§ Data records:

···

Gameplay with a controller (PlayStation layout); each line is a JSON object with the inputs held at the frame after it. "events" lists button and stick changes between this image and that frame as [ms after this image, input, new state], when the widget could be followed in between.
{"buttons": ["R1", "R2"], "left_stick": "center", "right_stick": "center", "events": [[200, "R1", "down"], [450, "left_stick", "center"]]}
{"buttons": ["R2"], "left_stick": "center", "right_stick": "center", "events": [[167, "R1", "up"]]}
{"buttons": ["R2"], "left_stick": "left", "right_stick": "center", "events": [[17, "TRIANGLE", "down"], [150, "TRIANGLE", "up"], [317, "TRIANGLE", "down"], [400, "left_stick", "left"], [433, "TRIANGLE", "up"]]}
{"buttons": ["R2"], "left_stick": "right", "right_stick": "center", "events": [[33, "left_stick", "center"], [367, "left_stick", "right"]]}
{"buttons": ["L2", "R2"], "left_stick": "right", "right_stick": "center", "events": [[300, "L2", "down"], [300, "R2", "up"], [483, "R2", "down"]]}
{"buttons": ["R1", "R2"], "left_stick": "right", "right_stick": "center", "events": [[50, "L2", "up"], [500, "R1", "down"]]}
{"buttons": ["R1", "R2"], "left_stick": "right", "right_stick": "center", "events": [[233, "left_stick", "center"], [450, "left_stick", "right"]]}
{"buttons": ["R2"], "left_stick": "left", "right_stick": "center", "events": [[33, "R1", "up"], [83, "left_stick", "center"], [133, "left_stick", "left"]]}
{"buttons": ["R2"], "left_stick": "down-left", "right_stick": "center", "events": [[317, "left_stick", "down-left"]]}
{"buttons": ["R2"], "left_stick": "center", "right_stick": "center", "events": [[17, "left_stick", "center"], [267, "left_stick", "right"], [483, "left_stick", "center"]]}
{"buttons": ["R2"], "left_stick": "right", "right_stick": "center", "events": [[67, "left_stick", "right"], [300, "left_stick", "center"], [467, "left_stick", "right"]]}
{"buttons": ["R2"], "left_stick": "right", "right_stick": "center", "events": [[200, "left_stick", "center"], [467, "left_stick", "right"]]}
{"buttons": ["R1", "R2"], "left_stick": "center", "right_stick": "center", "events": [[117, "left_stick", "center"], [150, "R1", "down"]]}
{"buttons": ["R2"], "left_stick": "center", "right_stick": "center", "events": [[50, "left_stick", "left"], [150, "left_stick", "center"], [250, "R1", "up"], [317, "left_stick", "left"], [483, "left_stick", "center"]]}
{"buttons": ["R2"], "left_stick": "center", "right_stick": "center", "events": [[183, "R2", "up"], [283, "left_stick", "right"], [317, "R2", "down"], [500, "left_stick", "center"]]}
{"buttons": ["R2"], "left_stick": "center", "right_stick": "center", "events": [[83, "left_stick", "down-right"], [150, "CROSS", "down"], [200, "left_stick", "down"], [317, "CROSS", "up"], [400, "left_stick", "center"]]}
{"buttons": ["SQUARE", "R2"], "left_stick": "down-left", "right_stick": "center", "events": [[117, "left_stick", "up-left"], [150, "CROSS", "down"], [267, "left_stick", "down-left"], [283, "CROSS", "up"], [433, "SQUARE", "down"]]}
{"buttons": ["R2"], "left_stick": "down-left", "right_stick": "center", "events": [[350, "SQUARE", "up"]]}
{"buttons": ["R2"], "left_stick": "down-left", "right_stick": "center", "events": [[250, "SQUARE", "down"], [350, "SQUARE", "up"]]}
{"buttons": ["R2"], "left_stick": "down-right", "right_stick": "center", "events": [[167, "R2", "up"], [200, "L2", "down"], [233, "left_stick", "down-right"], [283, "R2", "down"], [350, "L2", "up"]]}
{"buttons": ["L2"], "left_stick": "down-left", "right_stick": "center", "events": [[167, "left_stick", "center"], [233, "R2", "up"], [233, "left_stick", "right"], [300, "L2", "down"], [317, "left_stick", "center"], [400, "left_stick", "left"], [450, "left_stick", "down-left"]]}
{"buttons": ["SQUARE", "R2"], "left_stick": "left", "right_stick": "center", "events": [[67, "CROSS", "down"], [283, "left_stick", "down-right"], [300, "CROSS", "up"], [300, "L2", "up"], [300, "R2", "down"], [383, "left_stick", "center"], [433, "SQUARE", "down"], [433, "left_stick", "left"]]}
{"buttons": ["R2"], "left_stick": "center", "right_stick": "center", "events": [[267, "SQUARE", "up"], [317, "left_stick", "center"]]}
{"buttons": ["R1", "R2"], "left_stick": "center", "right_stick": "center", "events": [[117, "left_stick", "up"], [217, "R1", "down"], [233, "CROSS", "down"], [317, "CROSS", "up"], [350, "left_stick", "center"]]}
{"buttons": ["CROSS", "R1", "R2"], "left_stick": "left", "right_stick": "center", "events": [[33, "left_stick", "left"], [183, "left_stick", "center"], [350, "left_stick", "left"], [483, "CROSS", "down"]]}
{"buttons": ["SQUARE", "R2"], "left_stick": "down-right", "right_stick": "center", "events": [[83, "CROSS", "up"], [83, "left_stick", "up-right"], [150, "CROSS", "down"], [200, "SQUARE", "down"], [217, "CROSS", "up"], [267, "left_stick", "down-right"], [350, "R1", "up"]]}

···

§ What you will do: Please transcribe the full listing exactly, down to the last line.

§ Your response:
Gameplay with a controller (PlayStation layout); each line is a JSON object with the inputs held at the frame after it. "events" lists button and stick changes between this image and that frame as [ms after this image, input, new state], when the widget could be followed in between.
{"buttons": ["R1", "R2"], "left_stick": "center", "right_stick": "center", "events": [[200, "R1", "down"], [450, "left_stick", "center"]]}
{"buttons": ["R2"], "left_stick": "center", "right_stick": "center", "events": [[167, "R1", "up"]]}
{"buttons": ["R2"], "left_stick": "left", "right_stick": "center", "events": [[17, "TRIANGLE", "down"], [150, "TRIANGLE", "up"], [317, "TRIANGLE", "down"], [400, "left_stick", "left"], [433, "TRIANGLE", "up"]]}
{"buttons": ["R2"], "left_stick": "right", "right_stick": "center", "events": [[33, "left_stick", "center"], [367, "left_stick", "right"]]}
{"buttons": ["L2", "R2"], "left_stick": "right", "right_stick": "center", "events": [[300, "L2", "down"], [300, "R2", "up"], [483, "R2", "down"]]}
{"buttons": ["R1", "R2"], "left_stick": "right", "right_stick": "center", "events": [[50, "L2", "up"], [500, "R1", "down"]]}
{"buttons": ["R1", "R2"], "left_stick": "right", "right_stick": "center", "events": [[233, "left_stick", "center"], [450, "left_stick", "right"]]}
{"buttons": ["R2"], "left_stick": "left", "right_stick": "center", "events": [[33, "R1", "up"], [83, "left_stick", "center"], [133, "left_stick", "left"]]}
{"buttons": ["R2"], "left_stick": "down-left", "right_stick": "center", "events": [[317, "left_stick", "down-left"]]}
{"buttons": ["R2"], "left_stick": "center", "right_stick": "center", "events": [[17, "left_stick", "center"], [267, "left_stick", "right"], [483, "left_stick", "center"]]}
{"buttons": ["R2"], "left_stick": "right", "right_stick": "center", "events": [[67, "left_stick", "right"], [300, "left_stick", "center"], [467, "left_stick", "right"]]}
{"buttons": ["R2"], "left_stick": "right", "right_stick": "center", "events": [[200, "left_stick", "center"], [467, "left_stick", "right"]]}
{"buttons": ["R1", "R2"], "left_stick": "center", "right_stick": "center", "events": [[117, "left_stick", "center"], [150, "R1", "down"]]}
{"buttons": ["R2"], "left_stick": "center", "right_stick": "center", "events": [[50, "left_stick", "left"], [150, "left_stick", "center"], [250, "R1", "up"], [317, "left_stick", "left"], [483, "left_stick", "center"]]}
{"buttons": ["R2"], "left_stick": "center", "right_stick": "center", "events": [[183, "R2", "up"], [283, "left_stick", "right"], [317, "R2", "down"], [500, "left_stick", "center"]]}
{"buttons": ["R2"], "left_stick": "center", "right_stick": "center", "events": [[83, "left_stick", "down-right"], [150, "CROSS", "down"], [200, "left_stick", "down"], [317, "CROSS", "up"], [400, "left_stick", "center"]]}
{"buttons": ["SQUARE", "R2"], "left_stick": "down-left", "right_stick": "center", "events": [[117, "left_stick", "up-left"], [150, "CROSS", "down"], [267, "left_stick", "down-left"], [283, "CROSS", "up"], [433, "SQUARE", "down"]]}
{"buttons": ["R2"], "left_stick": "down-left", "right_stick": "center", "events": [[350, "SQUARE", "up"]]}
{"buttons": ["R2"], "left_stick": "down-left", "right_stick": "center", "events": [[250, "SQUARE", "down"], [350, "SQUARE", "up"]]}
{"buttons": ["R2"], "left_stick": "down-right", "right_stick": "center", "events": [[167, "R2", "up"], [200, "L2", "down"], [233, "left_stick", "down-right"], [283, "R2", "down"], [350, "L2", "up"]]}
{"buttons": ["L2"], "left_stick": "down-left", "right_stick": "center", "events": [[167, "left_stick", "center"], [233, "R2", "up"], [233, "left_stick", "right"], [300, "L2", "down"], [317, "left_stick", "center"], [400, "left_stick", "left"], [450, "left_stick", "down-left"]]}
{"buttons": ["SQUARE", "R2"], "left_stick": "left", "right_stick": "center", "events": [[67, "CROSS", "down"], [283, "left_stick", "down-right"], [300, "CROSS", "up"], [300, "L2", "up"], [300, "R2", "down"], [383, "left_stick", "center"], [433, "SQUARE", "down"], [433, "left_stick", "left"]]}
{"buttons": ["R2"], "left_stick": "center", "right_stick": "center", "events": [[267, "SQUARE", "up"], [317, "left_stick", "center"]]}
{"buttons": ["R1", "R2"], "left_stick": "center", "right_stick": "center", "events": [[117, "left_stick", "up"], [217, "R1", "down"], [233, "CROSS", "down"], [317, "CROSS", "up"], [350, "left_stick", "center"]]}
{"buttons": ["CROSS", "R1", "R2"], "left_stick": "left", "right_stick": "center", "events": [[33, "left_stick", "left"], [183, "left_stick", "center"], [350, "left_stick", "left"], [483, "CROSS", "down"]]}
{"buttons": ["SQUARE", "R2"], "left_stick": "down-right", "right_stick": "center", "events": [[83, "CROSS", "up"], [83, "left_stick", "up-right"], [150, "CROSS", "down"], [200, "SQUARE", "down"], [217, "CROSS", "up"], [267, "left_stick", "down-right"], [350, "R1", "up"]]}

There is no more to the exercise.